Your editorial "The March of Health Progress" (March 25) correctly celebrates the increase in life expectancy, decrease in infant mortality and decreasing death rates from most of the leading fatal diseases in the latest annual summary of mortality data from the Centers for Disease Control and Prevention.
However, a closer look at the data reveals an even rosier picture. Increased access to fertility treatments has resulted in more multiple births and a higher average maternal age. These factors result in more high-risk pregnancies and would be expected to increase infant mortality—yet infant mortality has declined more than enough to offset these increased risks.
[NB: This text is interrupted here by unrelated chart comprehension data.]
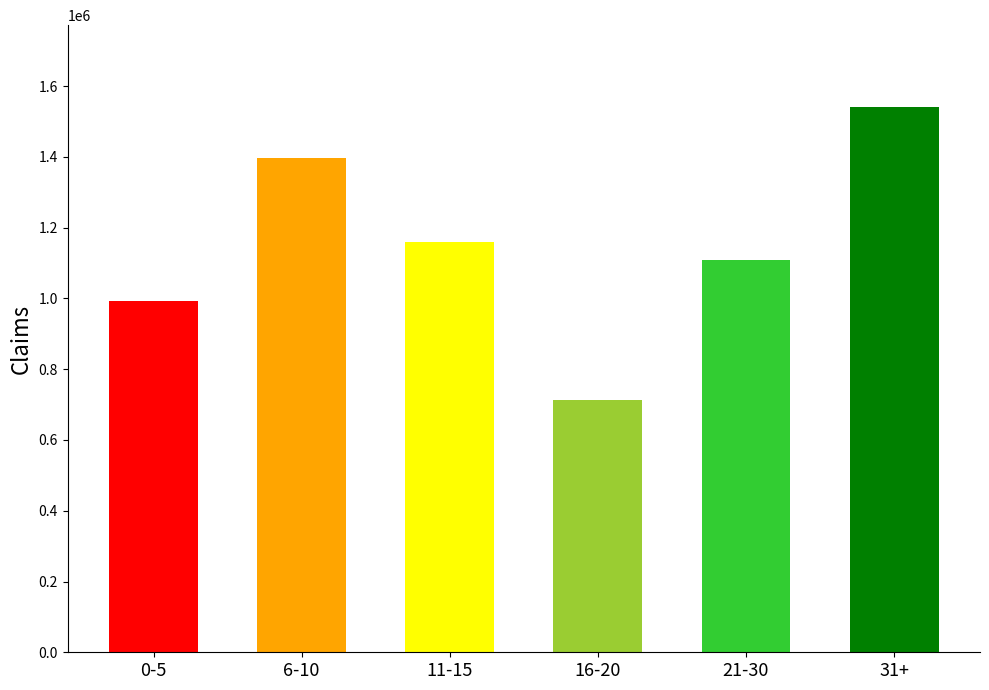

How many distinct data groups are displayed?

1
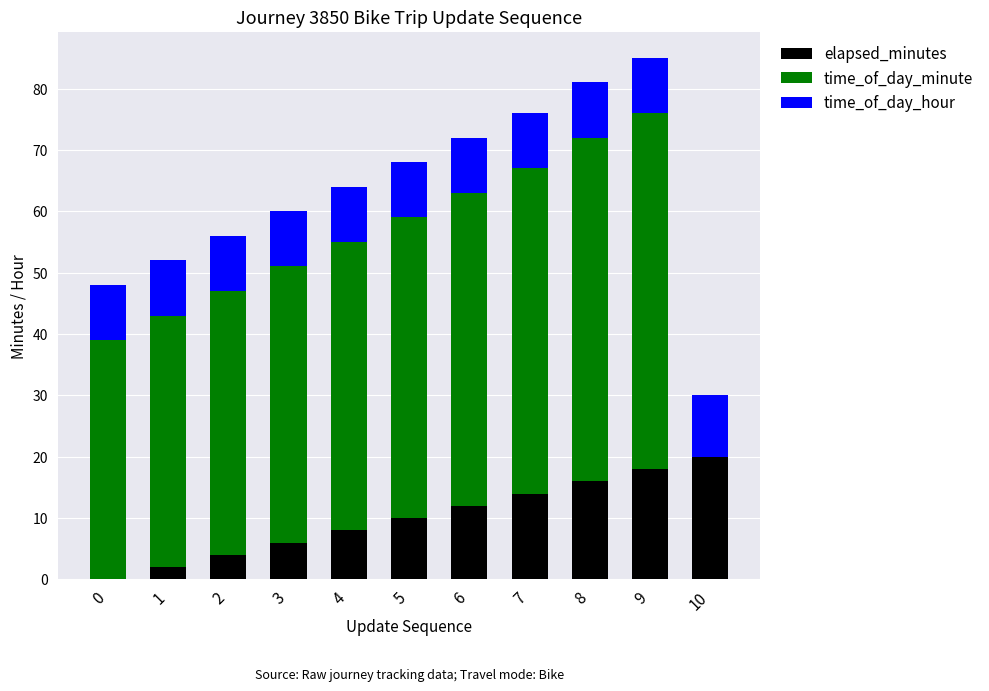

At which label does elapsed_minutes reach its peak?

10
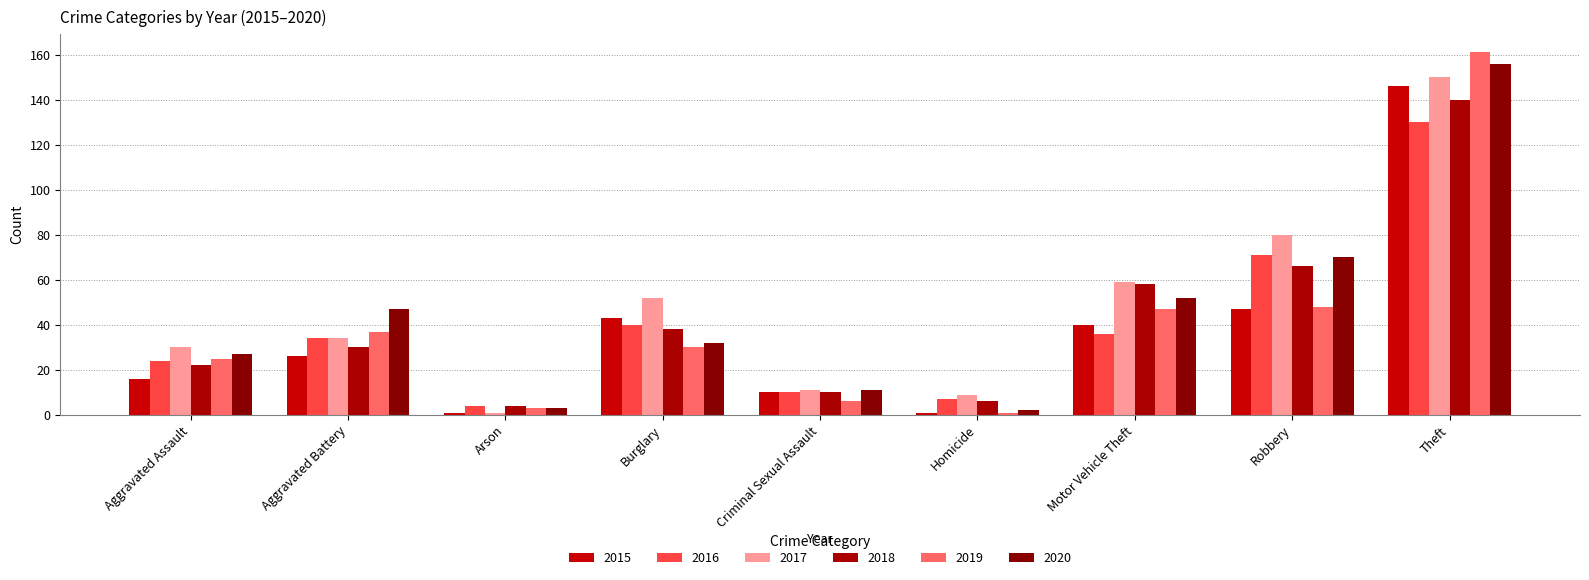

What is the smallest value displayed?

1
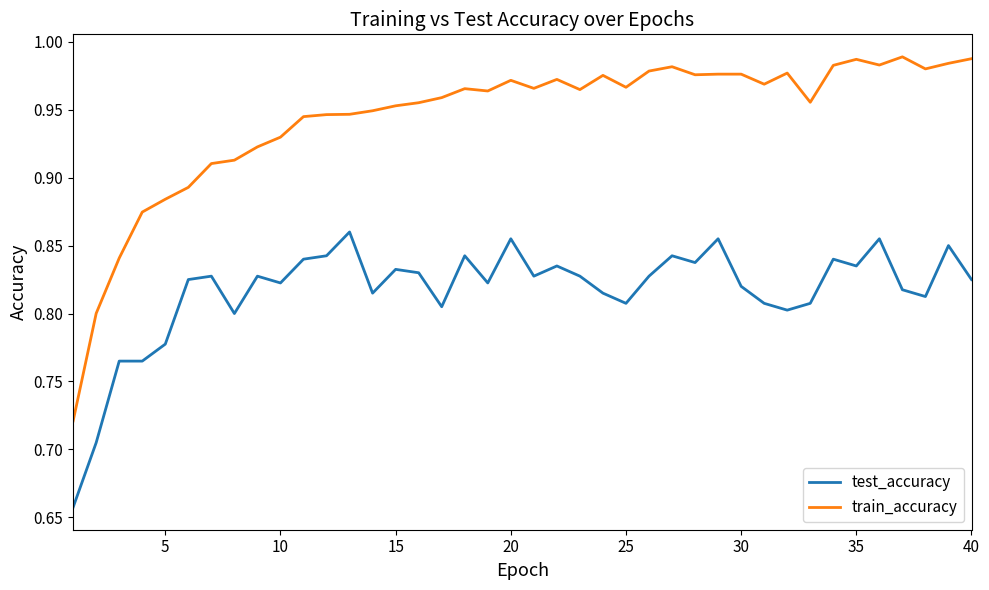

Which series has the largest total across all categories?

train_accuracy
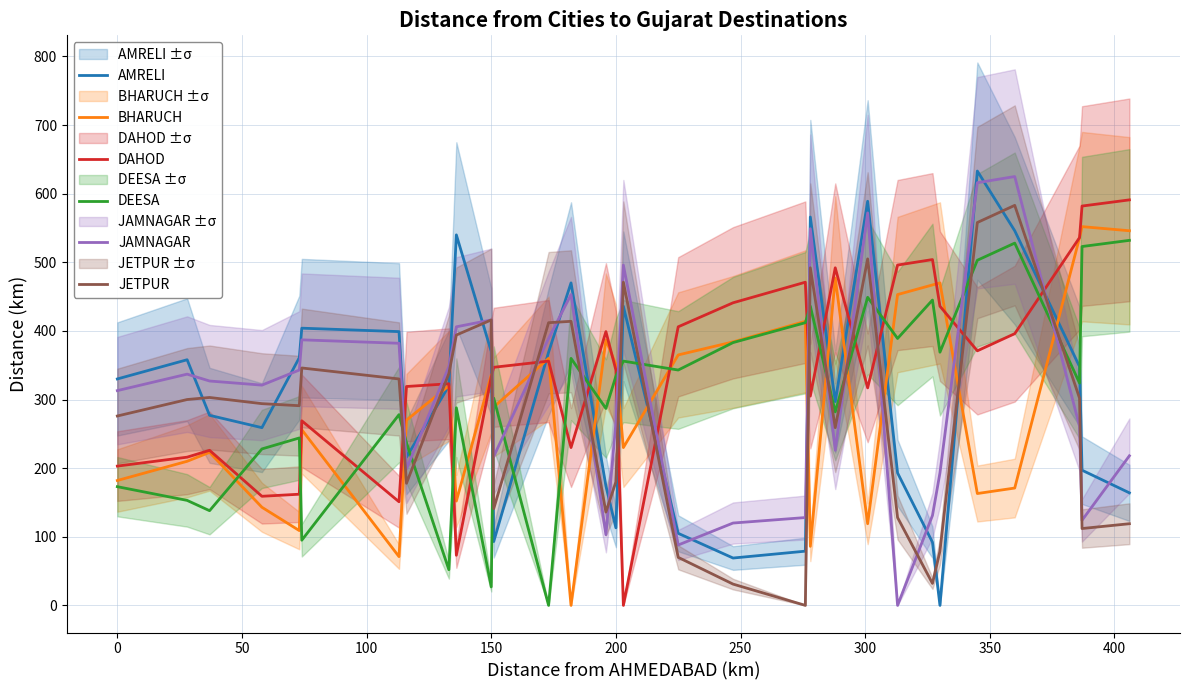

How many lines are shown in the chart?

6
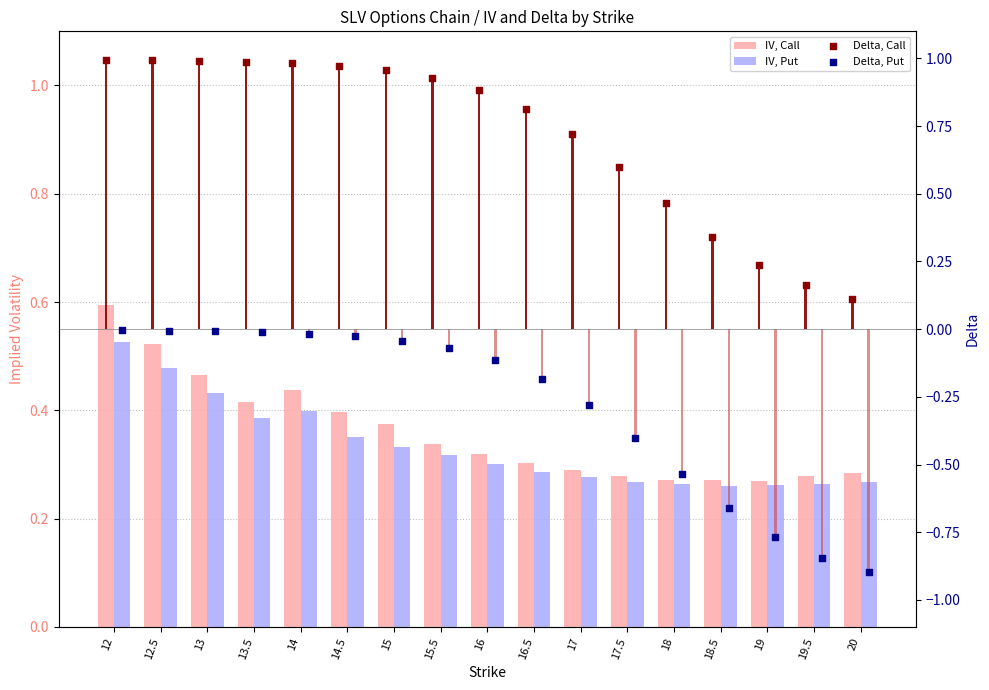

Is the value of delta_call at 15.5 greater than the value of delta_put at 14?

Yes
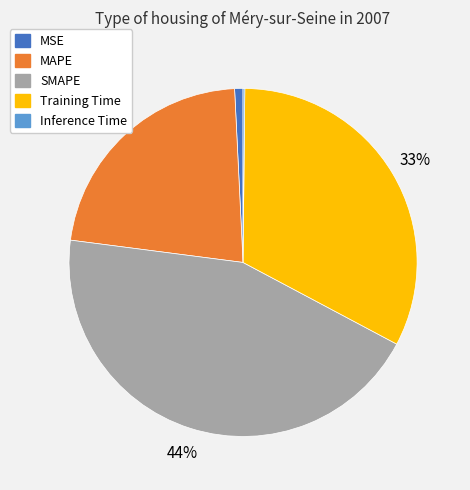

Does MSE account for over 50% of the chart?

No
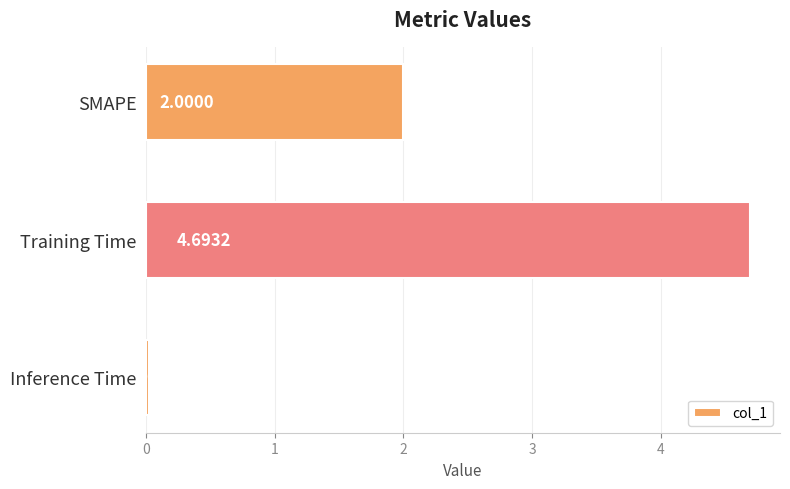

What is the label of the 1st bar from the top?

SMAPE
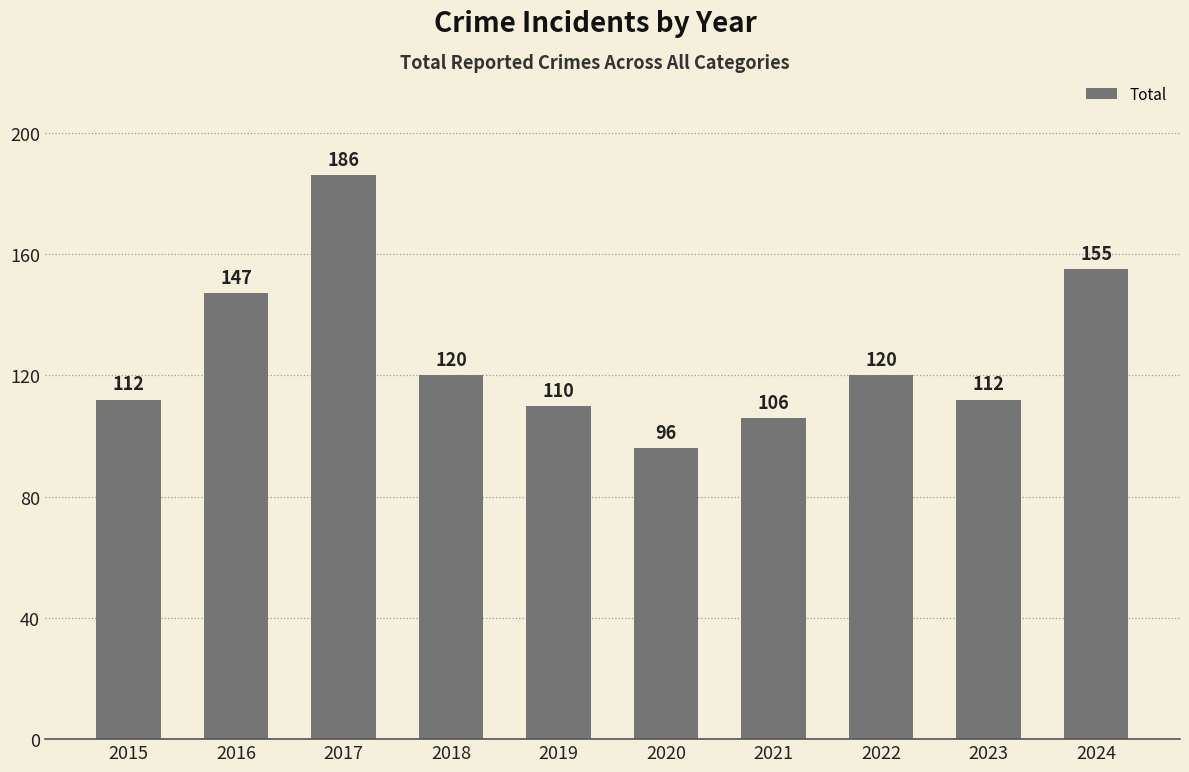

At which category does the chart reach its minimum across all series?

2020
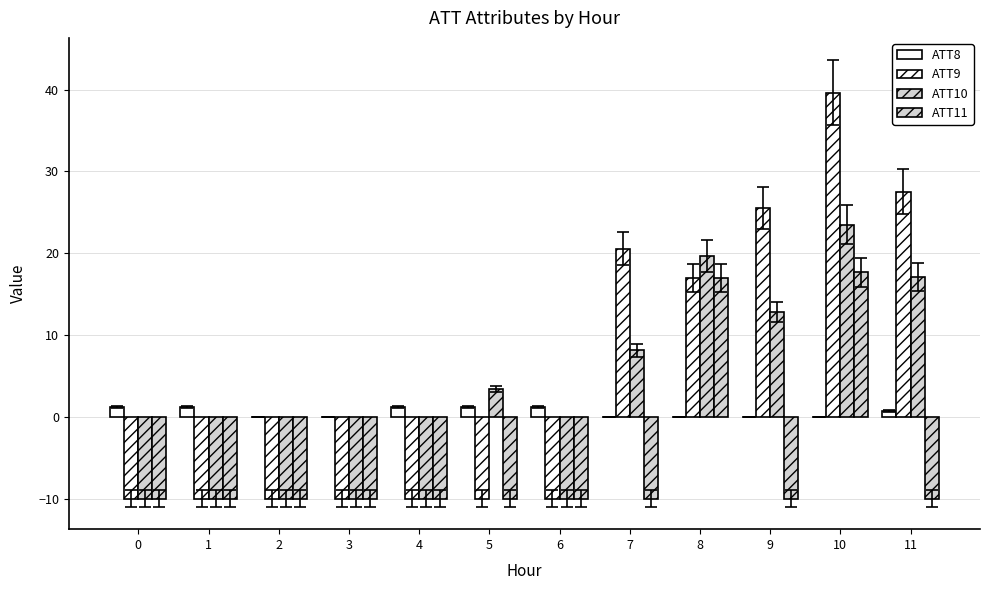

What is the value of the ATT10 bar at the 10th from the left?

12.8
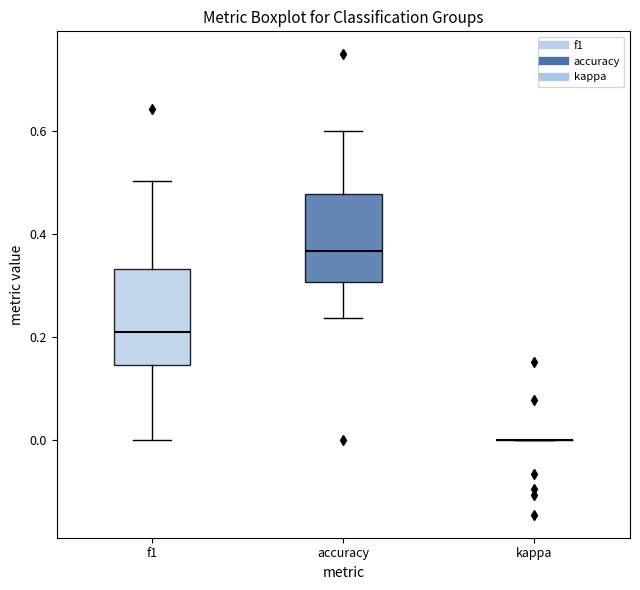

Reading left to right, transcribe this box plot: for each box, give where its median line is, the range the box spans, and where its two whiskers end, as read against the y-axis. The values are not printed on the chart, so give them approximately, as read against the axis.

f1: median 0.22, box 0.14 to 0.34, whiskers 0.00 to 0.50
accuracy: median 0.36, box 0.30 to 0.48, whiskers 0.24 to 0.60
kappa: box collapsed to a line at 0.00, whiskers 0.00 to 0.00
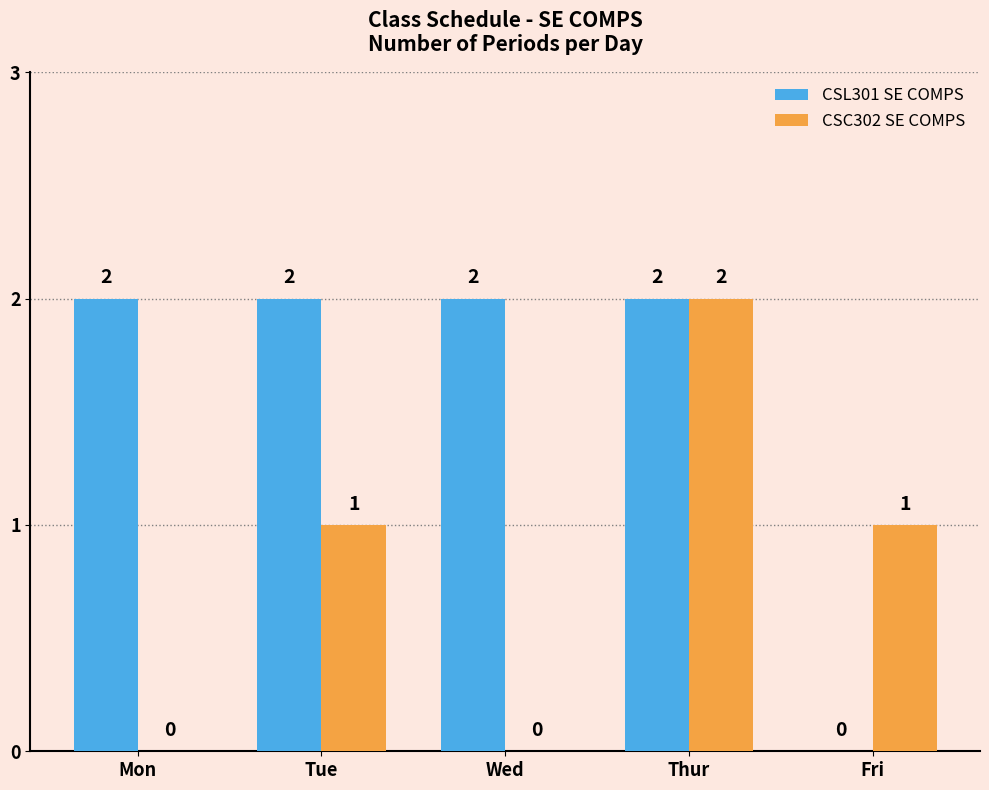

The value of CSL301 SE COMPS at Tue is 2. True or false?

True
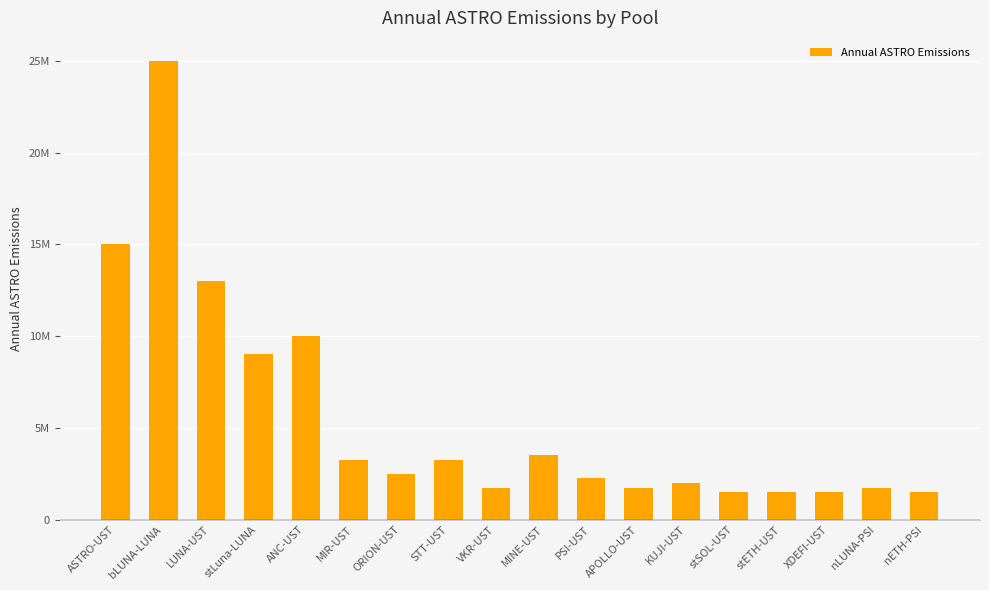

The value at stLuna-LUNA is 9000000. True or false?

True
Those who argue that the U.S. lags behind some other countries in infant mortality fail to take into account national differences in definitions of live birth. The U.S. complies with the World Health Organization standard, which requires registration of a live birth whenever an infant shows any sign of life outside the womb, regardless of birth weight, size or duration of gestation. Many countries restrict registration to cases in which these measures exceed certain limits, such as a birth weight of 500 to 1,000 grams, a crown-to-heel length of 25 to 35 centimeters, 22 to 28 weeks of gestation, or survival for a minimum amount of time. Since small and pre-term babies are more likely to die, standards that exclude these cases artificially decrease a country's infant mortality rate, making its health-care system seem better than it really is. Yet U.S. infant mortality rates are competitive, despite a much more broad definition of live birth.
It is as if, even with the increased rate of obesity, deaths from cardiovascular disease were decreasing. In fact, the CDC report shows that this is happening as well.
Our health-care system is far from perfect, and many problems must be solved. Nevertheless, U.S. health care continues to improve.
Robert Book is an analyst at The Heritage Foundation.